The Sunday before last the weather was nice and sunny. About three o’clock in the afternoon, many were leaving church and heading home. While they stood on the corner of Lake and Central waiting for a bus, shots were fired from a moving car heading north on Central Avenue. Everyone scrambled for cover.

Incidents like this make you wonder: Are the idiots now in charge of Austin? Is it unsafe for a person to stand or walk down a major street like Central Avenue in broad daylight?

But this was just a precursor to what is to come if the police, the elected officials, the ministers, community leaders and parents simply take a wait-and-see attitude.

The Austin community must be pro-active in its ongoing effort to reduce crime. Residents and the police need to take the current cooperative spirit that exists to engage in a series of activities designed to prevent crime from escalating this summer. Police Superintendent Cline should immediately send down the order that police officers in Austin must step up their enforcement of the so-called “minor crimes.”

Cars on Central and other major streets should be stopped, ostensibly to check for seat belt violations, while at the same time making certain that individuals are not driving with drugs and weapons in their vehicles. Police must also pull over cars containing three or more young men with hats tilted to the side and music blaring, while persons speeding, illegally parked, or turning without using the appropriate signals ought to all be ticketed.

Along with attacking the various traffic violations, police officers should not be afraid to utilize profiling as a means of preventing crime from actually occurring in Austin. White persons walking up and down North Avenue are more than likely looking for drug sales; two or more black men on a side street with hoods on their heads in the summer are most likely seeking to burglarize someone’s home. A single male standing near an alley or an abandoned building could very well be seeking to rape some unsuspecting woman. Individuals driving in Cadillac Escalades and other expensive cars are probably drug dealers. The police have to indicate to all of these individuals that Austin is not the place for their unsavory activities.

However, arresting and ticketing people will not be enough. Every church in Austin needs to take time out to do missionary work in the community. Young people have to be brought into the church by the thousands and engaged in bible study and other programs that will teach proper moral values and civilized behavior.

While at home, Austin’s young should be taught the “value of the belt” and the discipline that hard work teaches a person. During the Austin Labor of Love, volunteers have gone into homes that needed painting or repairing and found able-bodied individuals living there. But they would not pick up a broom or a paintbrush. Austin parents have to start administering some “tough love” to their children, right now!

This work ethic needs to be supported by Austin’s local politicians who are supposed to provide funding for summer work programs. They also should encourage businesses in the area to employ and teach young persons good work practices.

Yes, it is government’s responsibility to give people hope for a better life without crime.

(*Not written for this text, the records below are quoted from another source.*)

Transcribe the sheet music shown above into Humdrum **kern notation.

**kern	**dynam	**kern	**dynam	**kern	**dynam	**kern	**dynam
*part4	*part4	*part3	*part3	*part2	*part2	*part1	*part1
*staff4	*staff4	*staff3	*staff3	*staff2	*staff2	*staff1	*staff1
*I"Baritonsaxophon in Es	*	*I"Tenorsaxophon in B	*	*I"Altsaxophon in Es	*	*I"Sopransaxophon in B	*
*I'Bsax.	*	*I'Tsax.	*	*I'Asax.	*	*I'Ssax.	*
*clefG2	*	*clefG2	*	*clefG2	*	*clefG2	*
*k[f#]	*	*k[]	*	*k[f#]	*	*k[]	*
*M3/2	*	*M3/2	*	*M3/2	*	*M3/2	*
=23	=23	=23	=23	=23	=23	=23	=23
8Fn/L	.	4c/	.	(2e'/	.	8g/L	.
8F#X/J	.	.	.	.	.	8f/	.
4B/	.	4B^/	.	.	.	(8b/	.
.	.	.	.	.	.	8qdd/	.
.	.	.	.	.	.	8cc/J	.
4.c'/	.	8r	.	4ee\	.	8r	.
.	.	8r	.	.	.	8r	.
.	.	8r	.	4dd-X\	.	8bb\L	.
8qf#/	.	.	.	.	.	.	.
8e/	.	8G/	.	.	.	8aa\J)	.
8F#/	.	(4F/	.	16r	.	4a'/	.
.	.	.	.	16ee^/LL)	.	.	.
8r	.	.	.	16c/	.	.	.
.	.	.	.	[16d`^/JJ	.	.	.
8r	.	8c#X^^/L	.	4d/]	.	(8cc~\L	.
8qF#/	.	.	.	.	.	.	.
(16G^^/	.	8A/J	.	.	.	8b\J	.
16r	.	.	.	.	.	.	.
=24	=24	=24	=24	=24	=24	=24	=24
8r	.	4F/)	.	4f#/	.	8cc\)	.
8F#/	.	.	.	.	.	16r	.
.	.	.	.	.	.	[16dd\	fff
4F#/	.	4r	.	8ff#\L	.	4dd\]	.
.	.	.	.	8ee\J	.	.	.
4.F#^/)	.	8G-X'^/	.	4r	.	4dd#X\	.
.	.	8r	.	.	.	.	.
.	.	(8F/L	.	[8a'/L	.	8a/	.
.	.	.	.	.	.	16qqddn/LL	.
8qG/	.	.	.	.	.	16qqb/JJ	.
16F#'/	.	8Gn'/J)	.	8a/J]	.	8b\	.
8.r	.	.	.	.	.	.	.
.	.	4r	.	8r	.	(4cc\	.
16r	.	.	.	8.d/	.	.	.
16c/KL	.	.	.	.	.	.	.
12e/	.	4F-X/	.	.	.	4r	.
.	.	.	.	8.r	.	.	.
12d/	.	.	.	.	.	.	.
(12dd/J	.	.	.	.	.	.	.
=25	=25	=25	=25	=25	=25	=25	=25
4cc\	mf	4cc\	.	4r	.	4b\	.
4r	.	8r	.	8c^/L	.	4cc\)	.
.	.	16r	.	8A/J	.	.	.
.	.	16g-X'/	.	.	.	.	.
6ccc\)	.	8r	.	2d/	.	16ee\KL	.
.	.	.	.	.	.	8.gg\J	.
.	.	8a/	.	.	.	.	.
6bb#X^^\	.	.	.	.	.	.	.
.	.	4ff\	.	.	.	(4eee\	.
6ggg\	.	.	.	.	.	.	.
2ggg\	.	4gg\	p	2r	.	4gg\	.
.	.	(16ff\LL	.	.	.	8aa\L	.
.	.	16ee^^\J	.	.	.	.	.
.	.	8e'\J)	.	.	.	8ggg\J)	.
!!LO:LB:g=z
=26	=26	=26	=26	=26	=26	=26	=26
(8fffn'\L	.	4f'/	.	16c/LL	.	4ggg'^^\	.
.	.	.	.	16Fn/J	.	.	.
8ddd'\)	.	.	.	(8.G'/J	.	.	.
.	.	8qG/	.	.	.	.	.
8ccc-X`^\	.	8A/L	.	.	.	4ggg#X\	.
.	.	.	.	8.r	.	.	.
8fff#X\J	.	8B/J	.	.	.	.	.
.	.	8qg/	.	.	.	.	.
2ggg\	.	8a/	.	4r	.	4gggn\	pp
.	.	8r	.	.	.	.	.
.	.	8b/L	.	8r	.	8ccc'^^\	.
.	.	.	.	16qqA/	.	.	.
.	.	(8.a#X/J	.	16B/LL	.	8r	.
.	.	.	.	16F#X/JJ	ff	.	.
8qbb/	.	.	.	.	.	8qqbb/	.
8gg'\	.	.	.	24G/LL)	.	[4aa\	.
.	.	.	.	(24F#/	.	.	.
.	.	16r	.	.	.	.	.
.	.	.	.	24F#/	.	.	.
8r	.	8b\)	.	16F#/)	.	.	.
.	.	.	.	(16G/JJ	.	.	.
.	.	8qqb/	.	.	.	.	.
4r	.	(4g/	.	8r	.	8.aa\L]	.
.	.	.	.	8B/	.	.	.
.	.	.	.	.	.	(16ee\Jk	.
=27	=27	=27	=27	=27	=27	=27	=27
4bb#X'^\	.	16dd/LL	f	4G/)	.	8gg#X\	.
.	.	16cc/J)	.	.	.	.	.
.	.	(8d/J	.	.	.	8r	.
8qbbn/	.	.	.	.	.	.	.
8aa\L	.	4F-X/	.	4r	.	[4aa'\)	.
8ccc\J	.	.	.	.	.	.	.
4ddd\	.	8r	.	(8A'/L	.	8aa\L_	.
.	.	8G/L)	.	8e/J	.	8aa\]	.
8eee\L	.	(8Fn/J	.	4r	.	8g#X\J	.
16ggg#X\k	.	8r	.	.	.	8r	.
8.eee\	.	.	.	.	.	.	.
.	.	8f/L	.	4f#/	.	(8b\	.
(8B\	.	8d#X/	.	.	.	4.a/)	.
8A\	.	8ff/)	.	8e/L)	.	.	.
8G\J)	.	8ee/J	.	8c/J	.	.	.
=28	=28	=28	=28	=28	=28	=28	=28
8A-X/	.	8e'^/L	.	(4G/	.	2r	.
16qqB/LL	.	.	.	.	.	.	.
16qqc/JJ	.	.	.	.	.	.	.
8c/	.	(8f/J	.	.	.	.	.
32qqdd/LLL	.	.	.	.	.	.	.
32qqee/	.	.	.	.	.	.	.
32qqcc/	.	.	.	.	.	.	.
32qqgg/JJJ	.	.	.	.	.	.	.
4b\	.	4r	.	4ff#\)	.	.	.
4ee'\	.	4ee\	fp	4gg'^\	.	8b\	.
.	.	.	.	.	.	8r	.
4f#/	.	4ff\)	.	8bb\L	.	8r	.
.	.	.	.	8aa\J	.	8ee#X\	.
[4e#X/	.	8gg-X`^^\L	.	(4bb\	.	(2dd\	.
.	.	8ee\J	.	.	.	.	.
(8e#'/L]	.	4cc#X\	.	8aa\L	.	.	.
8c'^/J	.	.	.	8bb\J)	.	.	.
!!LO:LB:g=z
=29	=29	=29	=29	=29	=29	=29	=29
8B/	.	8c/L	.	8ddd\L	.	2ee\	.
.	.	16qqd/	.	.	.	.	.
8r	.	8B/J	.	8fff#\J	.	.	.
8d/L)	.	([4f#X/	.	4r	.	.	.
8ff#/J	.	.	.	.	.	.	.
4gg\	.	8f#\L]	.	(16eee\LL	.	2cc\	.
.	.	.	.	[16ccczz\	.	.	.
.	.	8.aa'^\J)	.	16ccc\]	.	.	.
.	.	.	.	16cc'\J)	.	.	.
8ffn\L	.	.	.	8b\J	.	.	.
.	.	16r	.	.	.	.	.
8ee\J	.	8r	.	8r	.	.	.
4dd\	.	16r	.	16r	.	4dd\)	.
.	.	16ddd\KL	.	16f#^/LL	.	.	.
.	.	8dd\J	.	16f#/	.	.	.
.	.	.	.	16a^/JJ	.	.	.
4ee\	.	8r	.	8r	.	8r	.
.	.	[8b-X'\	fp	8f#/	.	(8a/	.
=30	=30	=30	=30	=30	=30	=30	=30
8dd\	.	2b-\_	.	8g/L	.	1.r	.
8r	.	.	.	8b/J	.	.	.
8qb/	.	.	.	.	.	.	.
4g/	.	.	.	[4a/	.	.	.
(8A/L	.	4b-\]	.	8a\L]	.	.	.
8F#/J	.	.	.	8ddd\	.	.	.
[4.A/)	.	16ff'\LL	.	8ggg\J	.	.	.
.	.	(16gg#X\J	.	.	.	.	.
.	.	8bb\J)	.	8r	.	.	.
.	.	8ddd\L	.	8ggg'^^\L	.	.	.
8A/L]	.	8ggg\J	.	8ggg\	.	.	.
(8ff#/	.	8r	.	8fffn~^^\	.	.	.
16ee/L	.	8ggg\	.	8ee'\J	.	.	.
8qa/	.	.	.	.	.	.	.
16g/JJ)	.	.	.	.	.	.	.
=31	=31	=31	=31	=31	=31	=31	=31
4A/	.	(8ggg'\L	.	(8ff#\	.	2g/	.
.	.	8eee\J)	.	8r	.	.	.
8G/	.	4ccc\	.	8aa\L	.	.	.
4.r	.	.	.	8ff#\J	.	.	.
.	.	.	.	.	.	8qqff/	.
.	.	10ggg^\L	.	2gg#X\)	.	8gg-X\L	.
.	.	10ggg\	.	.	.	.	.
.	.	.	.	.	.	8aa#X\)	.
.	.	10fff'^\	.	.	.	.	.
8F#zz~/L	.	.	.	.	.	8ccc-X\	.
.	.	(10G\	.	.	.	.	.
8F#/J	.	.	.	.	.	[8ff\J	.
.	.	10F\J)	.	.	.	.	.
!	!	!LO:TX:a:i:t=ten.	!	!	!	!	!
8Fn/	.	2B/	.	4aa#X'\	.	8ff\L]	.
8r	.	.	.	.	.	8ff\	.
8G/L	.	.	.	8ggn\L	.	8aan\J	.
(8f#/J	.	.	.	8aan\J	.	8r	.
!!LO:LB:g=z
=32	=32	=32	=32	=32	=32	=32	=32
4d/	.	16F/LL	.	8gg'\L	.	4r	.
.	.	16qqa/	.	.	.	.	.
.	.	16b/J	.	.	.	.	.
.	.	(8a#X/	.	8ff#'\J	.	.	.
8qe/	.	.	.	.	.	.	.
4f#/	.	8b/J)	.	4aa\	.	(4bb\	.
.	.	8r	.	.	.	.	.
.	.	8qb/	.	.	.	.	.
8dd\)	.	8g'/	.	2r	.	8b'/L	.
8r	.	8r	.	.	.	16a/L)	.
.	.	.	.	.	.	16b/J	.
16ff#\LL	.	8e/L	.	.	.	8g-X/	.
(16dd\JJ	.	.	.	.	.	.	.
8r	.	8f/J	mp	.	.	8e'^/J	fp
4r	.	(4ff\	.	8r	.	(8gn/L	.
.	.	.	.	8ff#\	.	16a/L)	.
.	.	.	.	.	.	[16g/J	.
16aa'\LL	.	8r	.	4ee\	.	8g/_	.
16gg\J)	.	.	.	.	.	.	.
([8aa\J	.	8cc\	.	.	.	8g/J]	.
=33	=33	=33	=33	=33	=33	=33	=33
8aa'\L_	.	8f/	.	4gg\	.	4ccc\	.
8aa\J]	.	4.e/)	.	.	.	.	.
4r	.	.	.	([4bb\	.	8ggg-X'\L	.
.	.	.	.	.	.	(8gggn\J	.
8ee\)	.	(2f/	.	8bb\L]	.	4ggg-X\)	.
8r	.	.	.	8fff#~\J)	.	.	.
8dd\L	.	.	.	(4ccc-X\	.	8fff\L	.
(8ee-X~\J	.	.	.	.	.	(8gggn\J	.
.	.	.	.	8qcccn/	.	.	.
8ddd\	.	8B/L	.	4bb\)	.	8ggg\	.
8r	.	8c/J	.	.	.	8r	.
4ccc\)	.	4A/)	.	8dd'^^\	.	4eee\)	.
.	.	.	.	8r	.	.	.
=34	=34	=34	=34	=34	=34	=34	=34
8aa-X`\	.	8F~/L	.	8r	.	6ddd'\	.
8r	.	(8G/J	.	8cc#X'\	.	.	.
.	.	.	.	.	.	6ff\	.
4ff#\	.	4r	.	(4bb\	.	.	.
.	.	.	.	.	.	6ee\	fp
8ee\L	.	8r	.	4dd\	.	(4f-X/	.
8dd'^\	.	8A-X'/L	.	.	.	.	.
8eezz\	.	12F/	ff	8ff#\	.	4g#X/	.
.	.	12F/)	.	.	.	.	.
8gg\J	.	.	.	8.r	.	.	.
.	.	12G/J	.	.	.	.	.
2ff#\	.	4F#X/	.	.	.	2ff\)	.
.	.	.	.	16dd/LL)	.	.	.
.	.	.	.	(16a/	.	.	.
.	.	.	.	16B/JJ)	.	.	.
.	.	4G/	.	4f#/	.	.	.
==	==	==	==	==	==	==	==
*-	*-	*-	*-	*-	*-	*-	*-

The City of Chicago’s summer jobs program is now taking applications. Persons between the ages of 14 and 21 may apply for jobs online at their school, the local library and the Eyes On Austin Job Center. The deadline for applying is April 30, 2005. Every Austin young person should be required to apply.

Finally, all parents and ministers should call aldermen Carothers, Mitts and Smith as well as Congressman Danny Davis and your legislative leaders to demand they make certain Austin students obtain their share of the summer jobs. These same elected officials must be required to account for the fact that other communities receive millions of dollars in assistance for job development, while Austin obtains a mere pittance.